:: EXCERPT PROVIDED

Francis Chapelet (born 3 March 1934 in Paris) the son of painter Roger Chapelet, is a French classical organist.

Career 
Francis Chapelet started studying the organ at the école César Franck, under the direction of Édouard Souberbielle. He later studied at the Conservatoire de Paris where he won the first prizes in harmony (with Maurice Duruflé as professor), and organ and improvisation (with Rolande Falcinelli) in 1961.

In 1964, he was named co-holder of the organ of the Saint-Séverin in Paris, a position he held for twenty years, and of which he remains an honorary member. He was a member of the two organ commissions (classified, unclassified) of the Ministry of Culture. He is also honorary organist of San Giovanni dei Fiorentini in Rome.

He created the organ class of the Conservatoire de Bordeaux of which he was in charge until 1996.

Francis Chapelet is known to be one of the specialists of Spanish organ and has directed the International Academy of Iberian Organ of Castile. He is also a corresponding member of the Real Academia de Bellas Artes de San Fernando in Madrid.

Honours: Chevalier of the Ordre National du Mérite, Officier of the Ordre des Arts et des Lettres.

Discography 
 Series "Orgues Historiques": Covarrubias, ref HMO n°7 Improvisations and Correa de Arauxo, Cabanilles...
 Series "Orgues Historiques": Salamanque, ref n°10 Improvisations
 Series "Orgues Historiques": Frederiksborg - Sweelink and improvisations, ref HM n°16
 Series "Orgues Historiques": Tolède - Improvisations, ref HM 4519.1.24
 Series "Orgues Historiques": Ciudad Rodrigo - Cabezon, Anonymes, Correa de Arauxo, Narvaez, T.L.de Santa Maria..., ref HM n°14
 Series "Orgues Historiques": Trujillo - Improvisations, ref HM 4511 n° 18
 Series "Orgues Historiques": Lisbonne - Improvisations, ref HM 4517 n° 1.22
 Series "Orgues Historiques": Roquemaure - Suite de danses, Attaingnant, Buxtehude, L. Couperin, Swellinck, ref HM4520 
 Orgue Renaissance de Roquemaure - Swellink, Scheidt, Buxtehude, L. Couperin, M. Lanes, ref HM 932
 Aux orgues d'Espagne de Trujillo, Salamanque, Covarrubias and Ciudad Rodrigo - Antonio de Cabezon, ref HM Opus 15
 Organs of Lisbonne - Araujo, Cabanilles, Correa de Arauxo ... ref: HM 704
 Orgues des Baléares - Swellinck, Scheidt, Boehm, Fischer, Pachelbel, Scheidemann, ref HM 948
 Series "Grands Organistes"  Revival of the Lisbon pieces, Salamanque, Trujillo, Covarrubias and Fredericksborg, ref HM 34757
 Coffret: Orgues d'Espagne - Aux orgues de Salamanque, Trujillo, Tolède, Covarrubias, Palma de Majorque, ref HM765
 Series "Orgues Historiques" n°9 - Organ of Carpentras (P. Quoirin 1974) Cabanilles, P.Bruna, Scheidt, J.S.Bach.

::::
:: SUPPLIED MATERIAL

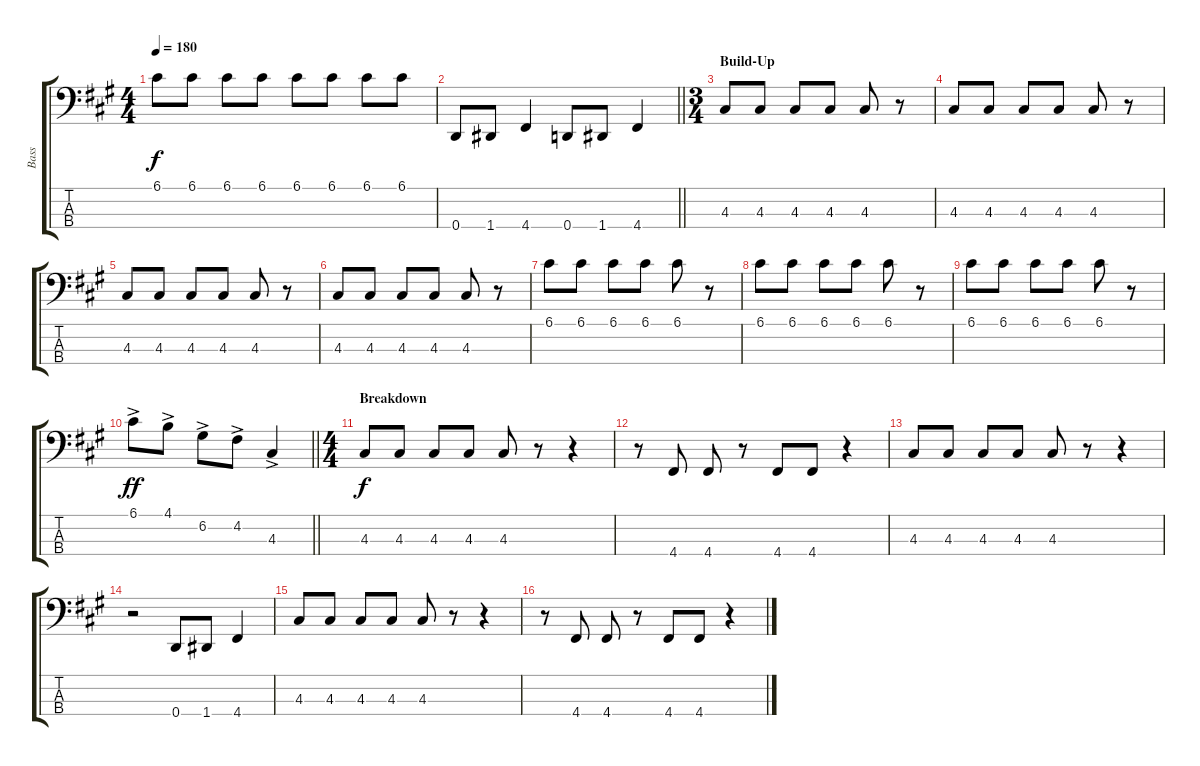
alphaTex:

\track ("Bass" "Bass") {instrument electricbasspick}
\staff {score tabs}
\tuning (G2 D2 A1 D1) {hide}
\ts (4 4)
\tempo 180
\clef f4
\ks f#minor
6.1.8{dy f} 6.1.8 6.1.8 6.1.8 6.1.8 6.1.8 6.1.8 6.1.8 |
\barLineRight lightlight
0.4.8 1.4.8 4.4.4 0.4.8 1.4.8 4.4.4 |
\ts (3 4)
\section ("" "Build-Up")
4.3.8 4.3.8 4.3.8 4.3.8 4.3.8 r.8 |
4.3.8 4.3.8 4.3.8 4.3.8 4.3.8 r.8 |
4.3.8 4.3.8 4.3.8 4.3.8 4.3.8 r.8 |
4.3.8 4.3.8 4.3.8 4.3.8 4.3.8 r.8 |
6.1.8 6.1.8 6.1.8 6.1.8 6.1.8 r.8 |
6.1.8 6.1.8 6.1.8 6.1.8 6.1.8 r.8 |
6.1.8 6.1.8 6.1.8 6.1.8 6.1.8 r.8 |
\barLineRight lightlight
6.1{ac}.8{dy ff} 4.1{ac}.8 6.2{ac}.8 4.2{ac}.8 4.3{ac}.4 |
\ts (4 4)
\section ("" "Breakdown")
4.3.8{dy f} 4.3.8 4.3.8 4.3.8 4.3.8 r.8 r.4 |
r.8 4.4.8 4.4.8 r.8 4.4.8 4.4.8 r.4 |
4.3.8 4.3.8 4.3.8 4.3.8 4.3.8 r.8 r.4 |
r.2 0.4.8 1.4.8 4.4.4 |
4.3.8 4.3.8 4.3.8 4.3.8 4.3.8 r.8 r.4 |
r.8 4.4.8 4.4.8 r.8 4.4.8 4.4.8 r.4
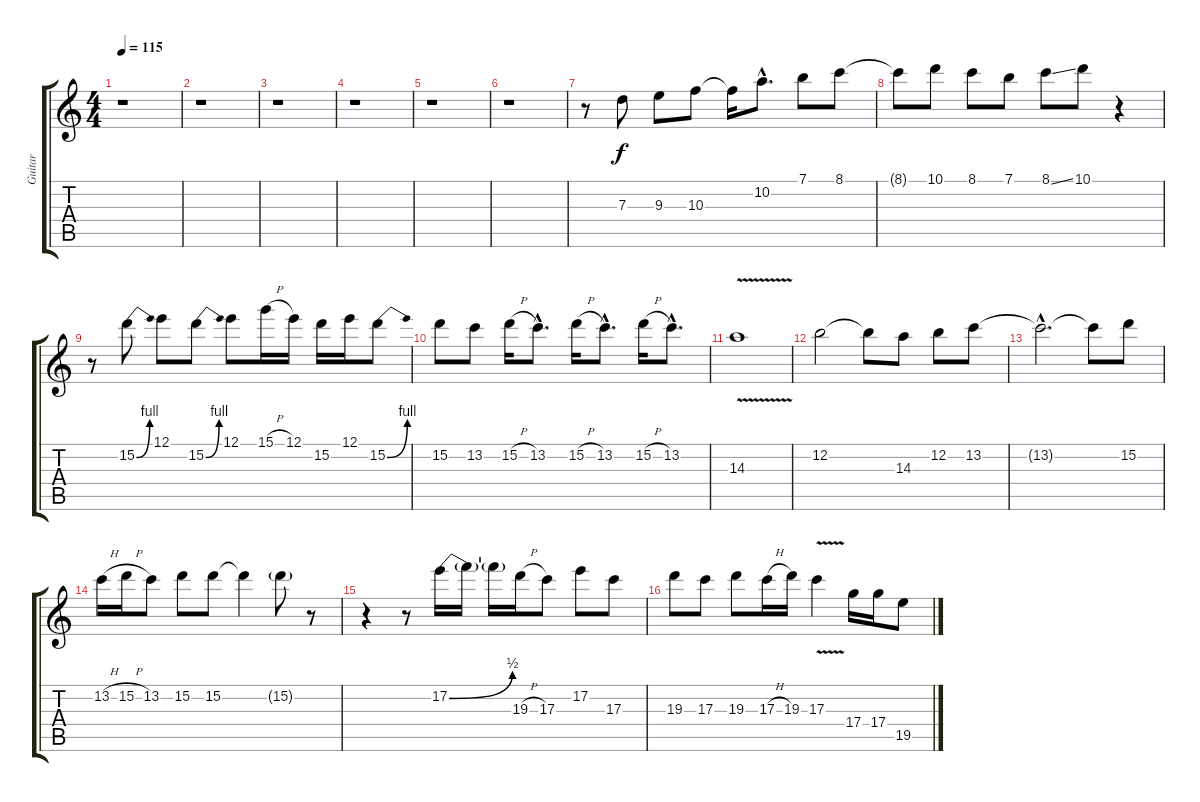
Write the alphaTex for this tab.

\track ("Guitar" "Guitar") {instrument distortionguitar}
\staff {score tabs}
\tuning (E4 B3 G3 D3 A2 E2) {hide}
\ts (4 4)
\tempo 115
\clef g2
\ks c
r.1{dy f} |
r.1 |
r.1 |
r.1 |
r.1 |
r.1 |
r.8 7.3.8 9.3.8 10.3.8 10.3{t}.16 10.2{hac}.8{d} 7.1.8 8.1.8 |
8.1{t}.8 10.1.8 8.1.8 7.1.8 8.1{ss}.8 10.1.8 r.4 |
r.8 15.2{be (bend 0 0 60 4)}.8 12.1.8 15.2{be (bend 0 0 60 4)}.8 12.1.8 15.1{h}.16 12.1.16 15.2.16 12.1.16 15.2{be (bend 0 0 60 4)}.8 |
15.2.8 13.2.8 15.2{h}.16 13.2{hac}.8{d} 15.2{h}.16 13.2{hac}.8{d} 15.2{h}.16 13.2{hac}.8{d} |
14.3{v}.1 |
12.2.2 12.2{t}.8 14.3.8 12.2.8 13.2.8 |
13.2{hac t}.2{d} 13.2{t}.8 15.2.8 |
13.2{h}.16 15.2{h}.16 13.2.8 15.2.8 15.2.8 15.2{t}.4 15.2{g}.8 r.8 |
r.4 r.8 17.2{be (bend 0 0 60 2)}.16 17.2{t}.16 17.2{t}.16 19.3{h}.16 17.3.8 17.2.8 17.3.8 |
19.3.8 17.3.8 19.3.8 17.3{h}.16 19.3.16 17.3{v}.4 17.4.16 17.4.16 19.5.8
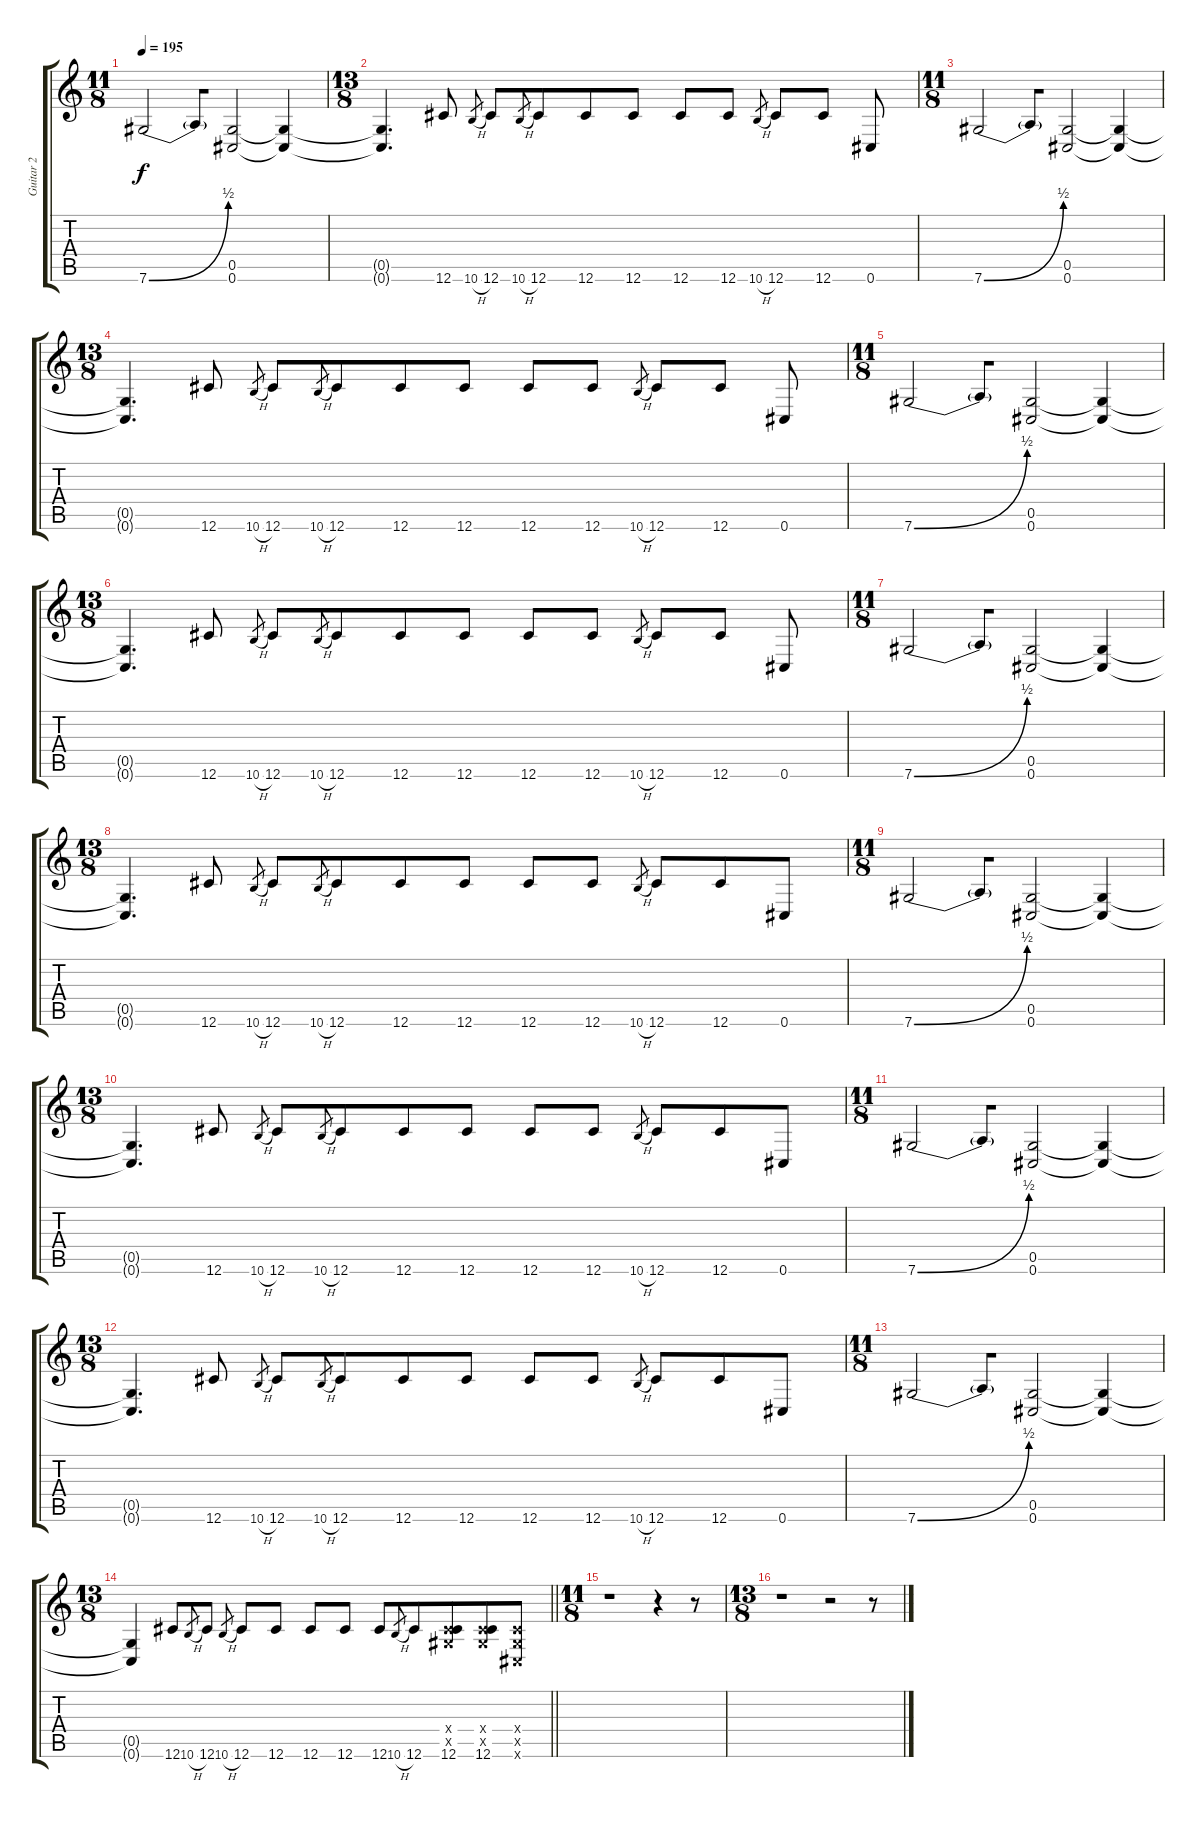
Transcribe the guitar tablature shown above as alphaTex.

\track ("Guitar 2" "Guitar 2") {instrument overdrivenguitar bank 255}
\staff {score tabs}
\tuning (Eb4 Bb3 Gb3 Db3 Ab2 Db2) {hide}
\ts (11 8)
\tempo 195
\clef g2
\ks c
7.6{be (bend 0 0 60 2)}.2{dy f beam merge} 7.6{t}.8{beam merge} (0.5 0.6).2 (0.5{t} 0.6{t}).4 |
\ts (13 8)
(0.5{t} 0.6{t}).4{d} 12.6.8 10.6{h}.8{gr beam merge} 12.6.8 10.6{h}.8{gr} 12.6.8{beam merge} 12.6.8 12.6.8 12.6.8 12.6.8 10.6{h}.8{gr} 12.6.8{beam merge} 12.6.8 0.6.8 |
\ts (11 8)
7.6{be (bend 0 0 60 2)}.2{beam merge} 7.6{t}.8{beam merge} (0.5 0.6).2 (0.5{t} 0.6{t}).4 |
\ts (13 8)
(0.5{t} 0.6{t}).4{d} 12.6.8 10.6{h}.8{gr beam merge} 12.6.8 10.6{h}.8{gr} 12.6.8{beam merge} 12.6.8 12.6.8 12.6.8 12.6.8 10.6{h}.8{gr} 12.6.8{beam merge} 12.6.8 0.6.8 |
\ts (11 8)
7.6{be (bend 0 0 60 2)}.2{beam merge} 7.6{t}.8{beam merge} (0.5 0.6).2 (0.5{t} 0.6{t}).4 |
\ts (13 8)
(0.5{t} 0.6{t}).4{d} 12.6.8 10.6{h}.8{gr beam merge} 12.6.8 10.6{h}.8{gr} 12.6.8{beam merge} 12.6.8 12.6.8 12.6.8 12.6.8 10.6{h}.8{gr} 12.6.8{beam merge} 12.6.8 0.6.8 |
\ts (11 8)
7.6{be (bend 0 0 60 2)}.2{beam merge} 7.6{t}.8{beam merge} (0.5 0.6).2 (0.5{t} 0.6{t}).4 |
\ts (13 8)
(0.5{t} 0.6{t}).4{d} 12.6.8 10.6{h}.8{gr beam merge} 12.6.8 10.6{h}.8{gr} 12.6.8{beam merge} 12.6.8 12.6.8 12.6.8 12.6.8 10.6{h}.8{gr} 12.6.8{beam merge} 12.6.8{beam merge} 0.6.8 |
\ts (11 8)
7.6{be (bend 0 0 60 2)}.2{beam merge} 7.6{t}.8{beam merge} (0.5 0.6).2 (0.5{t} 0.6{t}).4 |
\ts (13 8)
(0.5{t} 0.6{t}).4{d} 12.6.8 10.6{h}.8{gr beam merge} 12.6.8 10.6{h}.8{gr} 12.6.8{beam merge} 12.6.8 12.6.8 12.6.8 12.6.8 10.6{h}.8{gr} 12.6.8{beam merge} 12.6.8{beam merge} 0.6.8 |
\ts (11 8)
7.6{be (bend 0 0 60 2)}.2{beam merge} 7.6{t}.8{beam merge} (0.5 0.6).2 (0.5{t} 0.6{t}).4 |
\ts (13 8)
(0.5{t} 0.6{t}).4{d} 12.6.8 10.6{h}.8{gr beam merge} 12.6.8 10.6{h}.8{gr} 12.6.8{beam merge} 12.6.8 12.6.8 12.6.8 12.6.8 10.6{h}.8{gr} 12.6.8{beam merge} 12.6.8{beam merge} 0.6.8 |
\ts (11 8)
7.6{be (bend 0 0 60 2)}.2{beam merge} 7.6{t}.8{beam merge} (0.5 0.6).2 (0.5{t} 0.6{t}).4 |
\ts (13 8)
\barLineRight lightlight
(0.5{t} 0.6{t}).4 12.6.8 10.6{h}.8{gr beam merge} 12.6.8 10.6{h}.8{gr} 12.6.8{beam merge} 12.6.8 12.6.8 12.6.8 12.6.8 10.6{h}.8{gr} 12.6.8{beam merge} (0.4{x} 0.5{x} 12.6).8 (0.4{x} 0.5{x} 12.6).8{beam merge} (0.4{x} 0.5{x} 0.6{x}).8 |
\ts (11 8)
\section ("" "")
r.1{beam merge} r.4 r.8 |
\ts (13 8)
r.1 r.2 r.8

::::

DIRECTIVE: Using the biography of Francis Chapelet, explain in one to three sentences what the text says about the two organ commissions he belonged to.

SOLUTION TO THE PROBLEM: Chapelet was a member of both organ commissions of the Ministry of Culture. The text distinguishes them as the classified commission and the unclassified commission.